*** PROVIDED DATA
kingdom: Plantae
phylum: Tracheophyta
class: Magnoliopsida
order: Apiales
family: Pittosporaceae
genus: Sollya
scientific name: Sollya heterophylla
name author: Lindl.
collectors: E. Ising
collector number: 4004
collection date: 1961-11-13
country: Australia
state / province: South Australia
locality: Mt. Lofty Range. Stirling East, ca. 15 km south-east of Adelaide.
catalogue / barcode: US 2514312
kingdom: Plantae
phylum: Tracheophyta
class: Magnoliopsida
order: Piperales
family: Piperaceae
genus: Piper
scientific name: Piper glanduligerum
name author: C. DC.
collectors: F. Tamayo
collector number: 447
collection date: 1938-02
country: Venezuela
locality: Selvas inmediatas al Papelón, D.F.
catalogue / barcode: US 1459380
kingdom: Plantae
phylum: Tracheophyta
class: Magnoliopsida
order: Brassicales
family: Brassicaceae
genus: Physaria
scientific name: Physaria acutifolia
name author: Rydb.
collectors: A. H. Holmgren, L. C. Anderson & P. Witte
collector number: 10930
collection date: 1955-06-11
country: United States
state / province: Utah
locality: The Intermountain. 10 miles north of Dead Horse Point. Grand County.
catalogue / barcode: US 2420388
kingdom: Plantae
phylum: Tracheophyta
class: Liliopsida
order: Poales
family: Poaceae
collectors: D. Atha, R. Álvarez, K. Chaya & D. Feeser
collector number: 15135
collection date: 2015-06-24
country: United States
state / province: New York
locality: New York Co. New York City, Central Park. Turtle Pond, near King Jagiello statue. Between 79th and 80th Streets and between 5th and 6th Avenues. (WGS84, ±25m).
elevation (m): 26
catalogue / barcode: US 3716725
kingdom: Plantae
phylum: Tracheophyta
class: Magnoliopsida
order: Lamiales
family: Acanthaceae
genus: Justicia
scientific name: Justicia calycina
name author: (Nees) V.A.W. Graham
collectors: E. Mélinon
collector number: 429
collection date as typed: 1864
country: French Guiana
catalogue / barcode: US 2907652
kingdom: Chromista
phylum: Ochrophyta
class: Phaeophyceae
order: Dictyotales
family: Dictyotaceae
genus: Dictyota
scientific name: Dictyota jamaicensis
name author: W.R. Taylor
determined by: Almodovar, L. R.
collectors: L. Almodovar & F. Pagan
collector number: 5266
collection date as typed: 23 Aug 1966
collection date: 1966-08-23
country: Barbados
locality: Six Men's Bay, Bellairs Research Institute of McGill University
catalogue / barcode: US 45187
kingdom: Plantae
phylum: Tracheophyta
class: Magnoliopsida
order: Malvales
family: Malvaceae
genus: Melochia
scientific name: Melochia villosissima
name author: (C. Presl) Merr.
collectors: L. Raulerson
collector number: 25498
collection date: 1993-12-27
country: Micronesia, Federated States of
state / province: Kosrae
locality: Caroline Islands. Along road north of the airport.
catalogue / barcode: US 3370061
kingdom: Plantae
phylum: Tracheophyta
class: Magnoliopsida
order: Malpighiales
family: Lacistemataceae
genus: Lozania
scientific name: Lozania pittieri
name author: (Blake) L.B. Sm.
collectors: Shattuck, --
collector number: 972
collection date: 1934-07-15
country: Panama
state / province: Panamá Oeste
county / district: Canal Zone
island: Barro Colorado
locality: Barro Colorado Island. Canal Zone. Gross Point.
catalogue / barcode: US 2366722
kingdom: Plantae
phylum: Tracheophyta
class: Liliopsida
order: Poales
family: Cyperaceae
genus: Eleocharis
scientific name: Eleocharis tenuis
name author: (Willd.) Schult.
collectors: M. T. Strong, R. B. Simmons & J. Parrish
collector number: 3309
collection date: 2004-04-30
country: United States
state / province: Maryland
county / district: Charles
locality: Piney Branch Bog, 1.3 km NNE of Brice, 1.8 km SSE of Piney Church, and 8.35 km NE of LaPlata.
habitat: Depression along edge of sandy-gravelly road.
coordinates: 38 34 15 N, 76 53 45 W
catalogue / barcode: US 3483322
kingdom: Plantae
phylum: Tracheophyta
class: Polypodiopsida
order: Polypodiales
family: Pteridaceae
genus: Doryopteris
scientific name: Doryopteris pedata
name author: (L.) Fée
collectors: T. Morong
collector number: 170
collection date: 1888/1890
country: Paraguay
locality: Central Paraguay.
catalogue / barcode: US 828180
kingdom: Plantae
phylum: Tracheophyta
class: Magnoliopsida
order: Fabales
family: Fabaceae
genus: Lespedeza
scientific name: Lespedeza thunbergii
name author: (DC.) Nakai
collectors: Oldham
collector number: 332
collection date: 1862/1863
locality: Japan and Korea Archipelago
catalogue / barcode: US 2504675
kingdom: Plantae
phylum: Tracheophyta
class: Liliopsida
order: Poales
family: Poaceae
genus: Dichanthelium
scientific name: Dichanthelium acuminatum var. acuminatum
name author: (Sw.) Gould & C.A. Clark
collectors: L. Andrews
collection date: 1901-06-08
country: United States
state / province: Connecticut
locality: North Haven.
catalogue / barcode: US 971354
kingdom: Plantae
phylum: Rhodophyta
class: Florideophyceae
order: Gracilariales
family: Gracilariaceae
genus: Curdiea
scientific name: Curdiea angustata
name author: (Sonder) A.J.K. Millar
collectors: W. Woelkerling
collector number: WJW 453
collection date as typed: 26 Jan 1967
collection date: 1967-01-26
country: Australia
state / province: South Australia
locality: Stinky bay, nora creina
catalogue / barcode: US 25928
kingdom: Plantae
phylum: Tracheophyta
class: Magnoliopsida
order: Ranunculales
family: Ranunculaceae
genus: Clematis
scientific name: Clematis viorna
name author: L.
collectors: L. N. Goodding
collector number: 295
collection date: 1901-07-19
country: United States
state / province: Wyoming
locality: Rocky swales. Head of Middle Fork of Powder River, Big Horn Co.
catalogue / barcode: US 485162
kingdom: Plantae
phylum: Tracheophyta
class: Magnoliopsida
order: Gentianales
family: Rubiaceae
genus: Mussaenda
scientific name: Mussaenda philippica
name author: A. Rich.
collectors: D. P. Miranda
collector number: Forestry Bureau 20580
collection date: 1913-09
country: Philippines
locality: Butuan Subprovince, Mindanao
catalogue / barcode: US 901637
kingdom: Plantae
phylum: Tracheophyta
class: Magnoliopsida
******
WHAT IS ASKED →
Substitute "site" for "locality" in the items from the line holding "order: Gracilariales" through the end of the items, both ends inclusive, and give those lines back with nothing else changed.

ANSWER →
order: Gracilariales
family: Gracilariaceae
genus: Curdiea
scientific name: Curdiea angustata
name author: (Sonder) A.J.K. Millar
collectors: W. Woelkerling
collector number: WJW 453
collection date as typed: 26 Jan 1967
collection date: 1967-01-26
country: Australia
state / province: South Australia
site: Stinky bay, nora creina
catalogue / barcode: US 25928
kingdom: Plantae
phylum: Tracheophyta
class: Magnoliopsida
order: Ranunculales
family: Ranunculaceae
genus: Clematis
scientific name: Clematis viorna
name author: L.
collectors: L. N. Goodding
collector number: 295
collection date: 1901-07-19
country: United States
state / province: Wyoming
site: Rocky swales. Head of Middle Fork of Powder River, Big Horn Co.
catalogue / barcode: US 485162
kingdom: Plantae
phylum: Tracheophyta
class: Magnoliopsida
order: Gentianales
family: Rubiaceae
genus: Mussaenda
scientific name: Mussaenda philippica
name author: A. Rich.
collectors: D. P. Miranda
collector number: Forestry Bureau 20580
collection date: 1913-09
country: Philippines
site: Butuan Subprovince, Mindanao
catalogue / barcode: US 901637
kingdom: Plantae
phylum: Tracheophyta
class: Magnoliopsida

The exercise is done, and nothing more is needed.